I crash into the peak of one of the many houses on my property. This hurts. I have a scar across the middle of my forehead and sometimes when I crash into the peak of one of the many houses on my estate's property, the scar snaps open and herds of doves fly out of my forehead. As I'm clinging to the roof (New shingles! Took care of that before winter! Conscientious homeowner!), as my fingers are clearly slipping, as I hear the squirrels' mocking laughter, as I'm just about to sigh thankfully that my scar is locked tight today, it suddenly bursts open, and there are the herds of doves, flying out of my head and into the sky.

"A herd of doves? It's not a herd."
I have to look around to locate the voice. This is difficult because I'm dangling off the roof with only four fingers for contact. Good thing I got that Spiderman sticky glue at ToysRUs the other day. That stuff was worth $5.50!

The dove prances from my shoulder to the peak of the roof, where my fingers continue to slip. I've always thought it'd be kinda fun to dangle from a Ferris wheel. If I survive this, I'm totally building a Ferris wheel in the north quadrant of the estate.

"A doodle," I say.
"A doodle of doves? Are you kidding?"
"It's alliterative."
"It's made up."
"So?"
"So that's the problem. Quit making shit up."
"I don't think we need to use profanity." You'll note, Alert Power Love Reader, that as I'm aging I am also maturing. "Fuck that," the dove says. He perches on the peak of the roof and extends a wing. I grab it and he pulls me up next to him. "The laughter will disappear in a few weeks. It's all in your head anyway."

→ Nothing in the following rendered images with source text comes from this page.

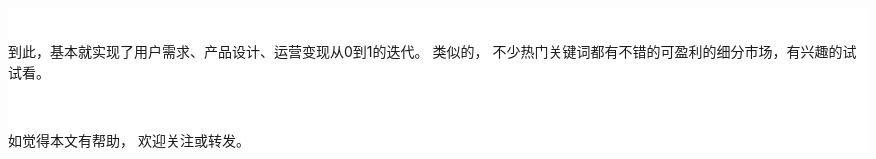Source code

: <br/>
</span>
</p>
<p>
<span style="font-size: 14px;">
          到此，基本就实现了用户需求、产品设计、运营变现从0到1的迭代。 类似的， 不少热门关键词都有不错的可盈利的细分市场，有兴趣的试试看。
         </span>
</p>
<p>
<span style="font-size: 14px;">
<br/>
</span>
</p>
<p>
<span style="font-size: 14px;">
          如觉得本文有帮助， 欢迎关注或转发。
         </span>
</p>
</div>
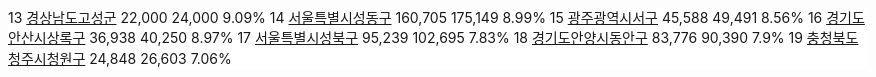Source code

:   <tr class="item">
    <td>13</td>
    <td><a href="/apt/경상남도고성군">경상남도고성군</a></td>
    <td>22,000</td>
    <td>24,000</td>
    <td>9.09%</td>
  </tr>

  <tr class="item">
    <td>14</td>
    <td><a href="/apt/서울특별시성동구">서울특별시성동구</a></td>
    <td>160,705</td>
    <td>175,149</td>
    <td>8.99%</td>
  </tr>

  <tr class="item">
    <td>15</td>
    <td><a href="/apt/광주광역시서구">광주광역시서구</a></td>
    <td>45,588</td>
    <td>49,491</td>
    <td>8.56%</td>
  </tr>

  <tr class="item">
    <td>16</td>
    <td><a href="/apt/경기도안산시상록구">경기도안산시상록구</a></td>
    <td>36,938</td>
    <td>40,250</td>
    <td>8.97%</td>
  </tr>

  <tr class="item">
    <td>17</td>
    <td><a href="/apt/서울특별시성북구">서울특별시성북구</a></td>
    <td>95,239</td>
    <td>102,695</td>
    <td>7.83%</td>
  </tr>

  <tr class="item">
    <td>18</td>
    <td><a href="/apt/경기도안양시동안구">경기도안양시동안구</a></td>
    <td>83,776</td>
    <td>90,390</td>
    <td>7.9%</td>
  </tr>

  <tr class="item">
    <td>19</td>
    <td><a href="/apt/충청북도청주시청원구">충청북도청주시청원구</a></td>
    <td>24,848</td>
    <td>26,603</td>
    <td>7.06%</td>
  </tr>
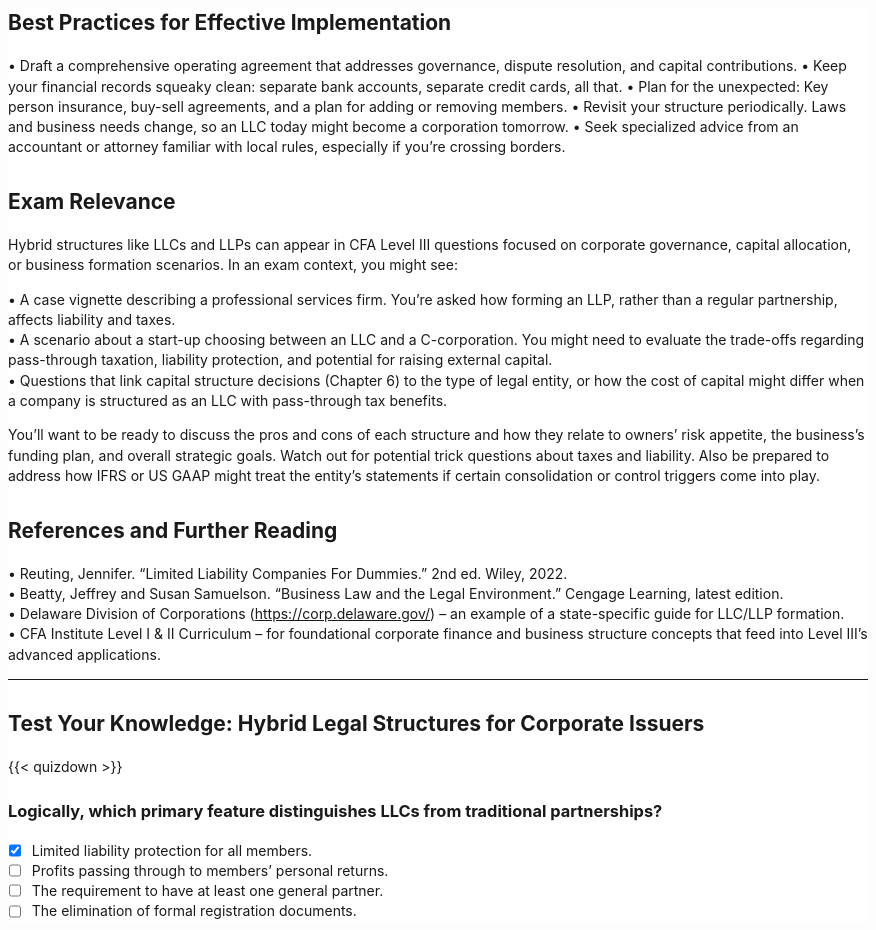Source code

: ## Best Practices for Effective Implementation
• Draft a comprehensive operating agreement that addresses governance, dispute resolution, and capital contributions. 
• Keep your financial records squeaky clean: separate bank accounts, separate credit cards, all that. 
• Plan for the unexpected: Key person insurance, buy-sell agreements, and a plan for adding or removing members. 
• Revisit your structure periodically. Laws and business needs change, so an LLC today might become a corporation tomorrow. 
• Seek specialized advice from an accountant or attorney familiar with local rules, especially if you’re crossing borders.  

## Exam Relevance
Hybrid structures like LLCs and LLPs can appear in CFA Level III questions focused on corporate governance, capital allocation, or business formation scenarios. In an exam context, you might see:

• A case vignette describing a professional services firm. You’re asked how forming an LLP, rather than a regular partnership, affects liability and taxes.  
• A scenario about a start-up choosing between an LLC and a C-corporation. You might need to evaluate the trade-offs regarding pass-through taxation, liability protection, and potential for raising external capital.  
• Questions that link capital structure decisions (Chapter 6) to the type of legal entity, or how the cost of capital might differ when a company is structured as an LLC with pass-through tax benefits.

You’ll want to be ready to discuss the pros and cons of each structure and how they relate to owners’ risk appetite, the business’s funding plan, and overall strategic goals. Watch out for potential trick questions about taxes and liability. Also be prepared to address how IFRS or US GAAP might treat the entity’s statements if certain consolidation or control triggers come into play.

## References and Further Reading
• Reuting, Jennifer. “Limited Liability Companies For Dummies.” 2nd ed. Wiley, 2022.  
• Beatty, Jeffrey and Susan Samuelson. “Business Law and the Legal Environment.” Cengage Learning, latest edition.  
• Delaware Division of Corporations (https://corp.delaware.gov/) – an example of a state-specific guide for LLC/LLP formation.  
• CFA Institute Level I & II Curriculum – for foundational corporate finance and business structure concepts that feed into Level III’s advanced applications.  

-----

## Test Your Knowledge: Hybrid Legal Structures for Corporate Issuers

{{< quizdown >}}

### Logically, which primary feature distinguishes LLCs from traditional partnerships?
- [x] Limited liability protection for all members.
- [ ] Profits passing through to members’ personal returns.
- [ ] The requirement to have at least one general partner.
- [ ] The elimination of formal registration documents.
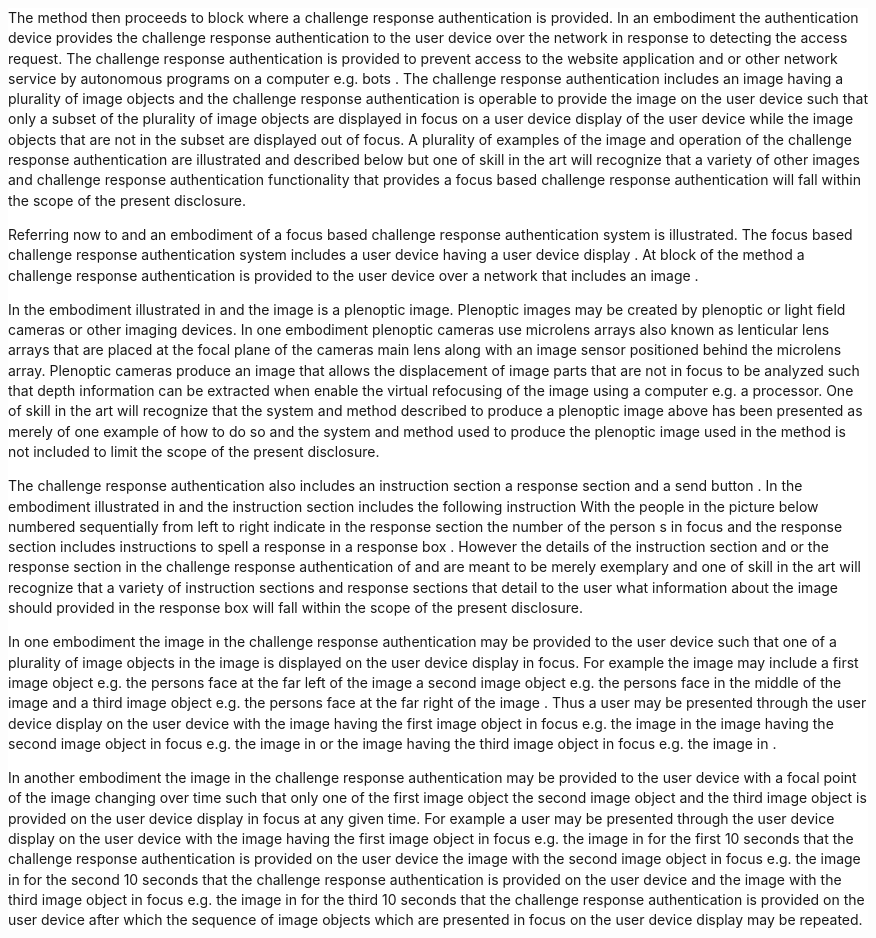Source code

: The method then proceeds to block where a challenge response authentication is provided. In an embodiment the authentication device provides the challenge response authentication to the user device over the network in response to detecting the access request. The challenge response authentication is provided to prevent access to the website application and or other network service by autonomous programs on a computer e.g. bots . The challenge response authentication includes an image having a plurality of image objects and the challenge response authentication is operable to provide the image on the user device such that only a subset of the plurality of image objects are displayed in focus on a user device display of the user device while the image objects that are not in the subset are displayed out of focus. A plurality of examples of the image and operation of the challenge response authentication are illustrated and described below but one of skill in the art will recognize that a variety of other images and challenge response authentication functionality that provides a focus based challenge response authentication will fall within the scope of the present disclosure.

Referring now to and an embodiment of a focus based challenge response authentication system is illustrated. The focus based challenge response authentication system includes a user device having a user device display . At block of the method a challenge response authentication is provided to the user device over a network that includes an image .

In the embodiment illustrated in and the image is a plenoptic image. Plenoptic images may be created by plenoptic or light field cameras or other imaging devices. In one embodiment plenoptic cameras use microlens arrays also known as lenticular lens arrays that are placed at the focal plane of the cameras main lens along with an image sensor positioned behind the microlens array. Plenoptic cameras produce an image that allows the displacement of image parts that are not in focus to be analyzed such that depth information can be extracted when enable the virtual refocusing of the image using a computer e.g. a processor. One of skill in the art will recognize that the system and method described to produce a plenoptic image above has been presented as merely of one example of how to do so and the system and method used to produce the plenoptic image used in the method is not included to limit the scope of the present disclosure.

The challenge response authentication also includes an instruction section a response section and a send button . In the embodiment illustrated in and the instruction section includes the following instruction With the people in the picture below numbered sequentially from left to right indicate in the response section the number of the person s in focus and the response section includes instructions to spell a response in a response box . However the details of the instruction section and or the response section in the challenge response authentication of and are meant to be merely exemplary and one of skill in the art will recognize that a variety of instruction sections and response sections that detail to the user what information about the image should provided in the response box will fall within the scope of the present disclosure.

In one embodiment the image in the challenge response authentication may be provided to the user device such that one of a plurality of image objects in the image is displayed on the user device display in focus. For example the image may include a first image object e.g. the persons face at the far left of the image a second image object e.g. the persons face in the middle of the image and a third image object e.g. the persons face at the far right of the image . Thus a user may be presented through the user device display on the user device with the image having the first image object in focus e.g. the image in the image having the second image object in focus e.g. the image in or the image having the third image object in focus e.g. the image in .

In another embodiment the image in the challenge response authentication may be provided to the user device with a focal point of the image changing over time such that only one of the first image object the second image object and the third image object is provided on the user device display in focus at any given time. For example a user may be presented through the user device display on the user device with the image having the first image object in focus e.g. the image in for the first 10 seconds that the challenge response authentication is provided on the user device the image with the second image object in focus e.g. the image in for the second 10 seconds that the challenge response authentication is provided on the user device and the image with the third image object in focus e.g. the image in for the third 10 seconds that the challenge response authentication is provided on the user device after which the sequence of image objects which are presented in focus on the user device display may be repeated.
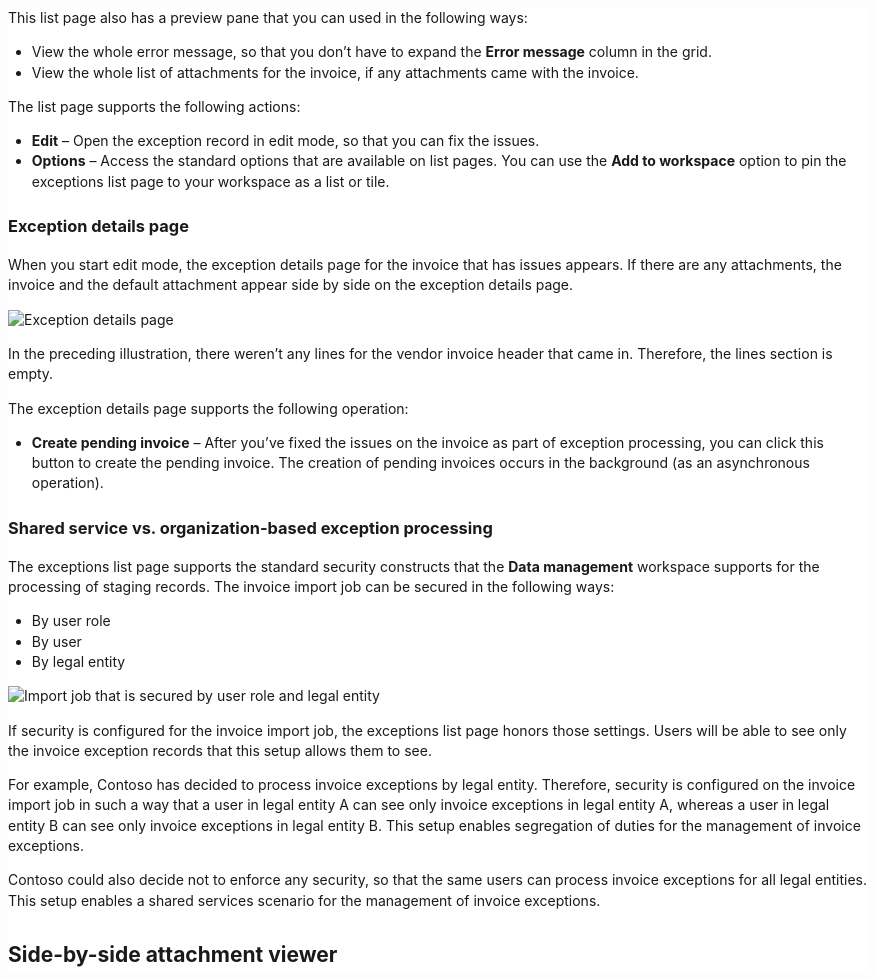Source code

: This list page also has a preview pane that you can used in the following ways:

+ View the whole error message, so that you don’t have to expand the **Error message** column in the grid.
+ View the whole list of attachments for the invoice, if any attachments came with the invoice.

The list page supports the following actions:

+ **Edit** – Open the exception record in edit mode, so that you can fix the issues.
+ **Options** – Access the standard options that are available on list pages. You can use the **Add to workspace** option to pin the exceptions list page to your workspace as a list or tile.

### Exception details page

When you start edit mode, the exception details page for the invoice that has issues appears. If there are any attachments, the invoice and the default attachment appear side by side on the exception details page.

![Exception details page](media/vendor_invoice_automation_03.png)

In the preceding illustration, there weren’t any lines for the vendor invoice header that came in. Therefore, the lines section is empty.

The exception details page supports the following operation:

+ **Create pending invoice** – After you’ve fixed the issues on the invoice as part of exception processing, you can click this button to create the pending invoice. The creation of pending invoices occurs in the background (as an asynchronous operation).

### Shared service vs. organization-based exception processing

The exceptions list page supports the standard security constructs that the **Data management** workspace supports for the processing of staging records. The invoice import job can be secured in the following ways:

+ By user role
+ By user
+ By legal entity

![Import job that is secured by user role and legal entity](media/vendor_invoice_automation_04.png)

If security is configured for the invoice import job, the exceptions list page honors those settings. Users will be able to see only the invoice exception records that this setup allows them to see.

For example, Contoso has decided to process invoice exceptions by legal entity. Therefore, security is configured on the invoice import job in such a way that a user in legal entity A can see only invoice exceptions in legal entity A, whereas a user in legal entity B can see only invoice exceptions in legal entity B. This setup enables segregation of duties for the management of invoice exceptions.

Contoso could also decide not to enforce any security, so that the same users can process invoice exceptions for all legal entities. This setup enables a shared services scenario for the management of invoice exceptions.

## Side-by-side attachment viewer
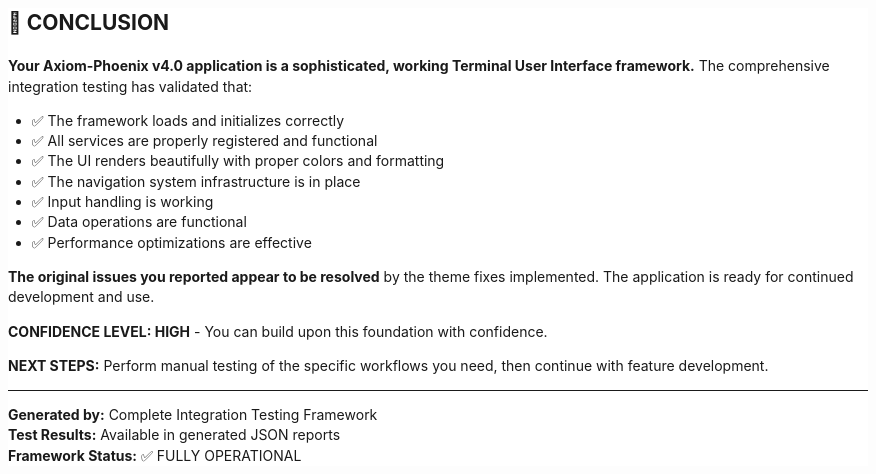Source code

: 
## 🏁 CONCLUSION

**Your Axiom-Phoenix v4.0 application is a sophisticated, working Terminal User Interface framework.** The comprehensive integration testing has validated that:

- ✅ The framework loads and initializes correctly
- ✅ All services are properly registered and functional
- ✅ The UI renders beautifully with proper colors and formatting
- ✅ The navigation system infrastructure is in place
- ✅ Input handling is working
- ✅ Data operations are functional
- ✅ Performance optimizations are effective

**The original issues you reported appear to be resolved** by the theme fixes implemented. The application is ready for continued development and use.

**CONFIDENCE LEVEL: HIGH** - You can build upon this foundation with confidence.

**NEXT STEPS:** Perform manual testing of the specific workflows you need, then continue with feature development.

---

**Generated by:** Complete Integration Testing Framework  
**Test Results:** Available in generated JSON reports  
**Framework Status:** ✅ FULLY OPERATIONAL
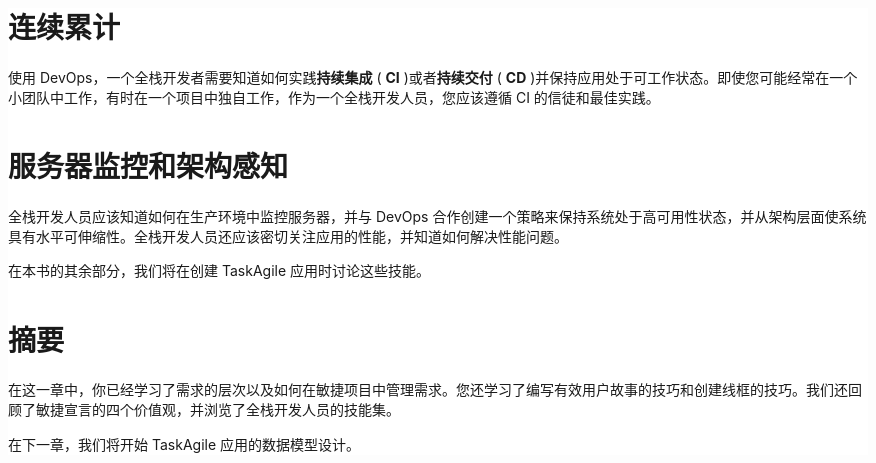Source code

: # 连续累计

使用 DevOps，一个全栈开发者需要知道如何实践**持续集成** ( **CI** )或者**持续交付** ( **CD** )并保持应用处于可工作状态。即使您可能经常在一个小团队中工作，有时在一个项目中独自工作，作为一个全栈开发人员，您应该遵循 CI 的信徒和最佳实践。

# 服务器监控和架构感知

全栈开发人员应该知道如何在生产环境中监控服务器，并与 DevOps 合作创建一个策略来保持系统处于高可用性状态，并从架构层面使系统具有水平可伸缩性。全栈开发人员还应该密切关注应用的性能，并知道如何解决性能问题。

在本书的其余部分，我们将在创建 TaskAgile 应用时讨论这些技能。

# 摘要

在这一章中，你已经学习了需求的层次以及如何在敏捷项目中管理需求。您还学习了编写有效用户故事的技巧和创建线框的技巧。我们还回顾了敏捷宣言的四个价值观，并浏览了全栈开发人员的技能集。

在下一章，我们将开始 TaskAgile 应用的数据模型设计。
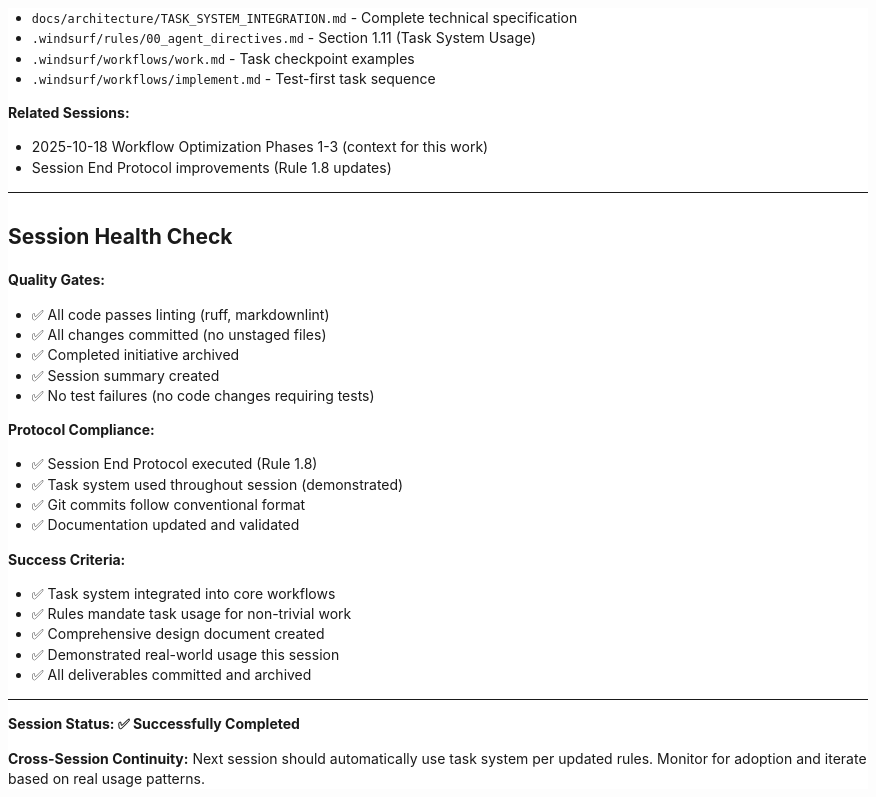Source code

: - `docs/architecture/TASK_SYSTEM_INTEGRATION.md` - Complete technical specification
- `.windsurf/rules/00_agent_directives.md` - Section 1.11 (Task System Usage)
- `.windsurf/workflows/work.md` - Task checkpoint examples
- `.windsurf/workflows/implement.md` - Test-first task sequence

**Related Sessions:**

- 2025-10-18 Workflow Optimization Phases 1-3 (context for this work)
- Session End Protocol improvements (Rule 1.8 updates)

---

## Session Health Check

**Quality Gates:**

- ✅ All code passes linting (ruff, markdownlint)
- ✅ All changes committed (no unstaged files)
- ✅ Completed initiative archived
- ✅ Session summary created
- ✅ No test failures (no code changes requiring tests)

**Protocol Compliance:**

- ✅ Session End Protocol executed (Rule 1.8)
- ✅ Task system used throughout session (demonstrated)
- ✅ Git commits follow conventional format
- ✅ Documentation updated and validated

**Success Criteria:**

- ✅ Task system integrated into core workflows
- ✅ Rules mandate task usage for non-trivial work
- ✅ Comprehensive design document created
- ✅ Demonstrated real-world usage this session
- ✅ All deliverables committed and archived

---

**Session Status: ✅ Successfully Completed**

**Cross-Session Continuity:** Next session should automatically use task system per updated rules. Monitor for adoption and iterate based on real usage patterns.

I hear a kaboom! and then watch as a blossom of orange fire bursts out my cut glass windows. My face feels like a giant hairdryer just exploded on it. "I implanted telepathic chips in my pinkies for occasions like this," I tell the dove. "It's my emergency back-up plan. I think what solution I want implemented and the chip sends the orders to the house. Sprinkler system. Flour on an oven fire. Blankets on a burning suit. Air raid siren. Tornado warning." "Let it burn," the dove says. So I do.